Source data
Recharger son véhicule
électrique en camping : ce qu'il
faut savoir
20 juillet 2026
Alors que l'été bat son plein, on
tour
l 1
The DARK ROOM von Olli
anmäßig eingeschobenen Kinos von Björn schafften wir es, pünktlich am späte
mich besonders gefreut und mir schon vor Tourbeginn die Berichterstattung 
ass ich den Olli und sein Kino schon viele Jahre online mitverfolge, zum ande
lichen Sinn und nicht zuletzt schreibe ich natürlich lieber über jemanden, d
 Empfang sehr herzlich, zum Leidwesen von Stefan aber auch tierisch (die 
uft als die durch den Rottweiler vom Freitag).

■ Try it ■
Restate the records word for word, leaving nothing out.

■ Solution to this task ■
Recharger son véhicule
électrique en camping : ce qu'il
faut savoir
20 juillet 2026
Alors que l'été bat son plein, on
tour
l 1
The DARK ROOM von Olli
anmäßig eingeschobenen Kinos von Björn schafften wir es, pünktlich am späte
mich besonders gefreut und mir schon vor Tourbeginn die Berichterstattung 
ass ich den Olli und sein Kino schon viele Jahre online mitverfolge, zum ande
lichen Sinn und nicht zuletzt schreibe ich natürlich lieber über jemanden, d
 Empfang sehr herzlich, zum Leidwesen von Stefan aber auch tierisch (die 
uft als die durch den Rottweiler vom Freitag).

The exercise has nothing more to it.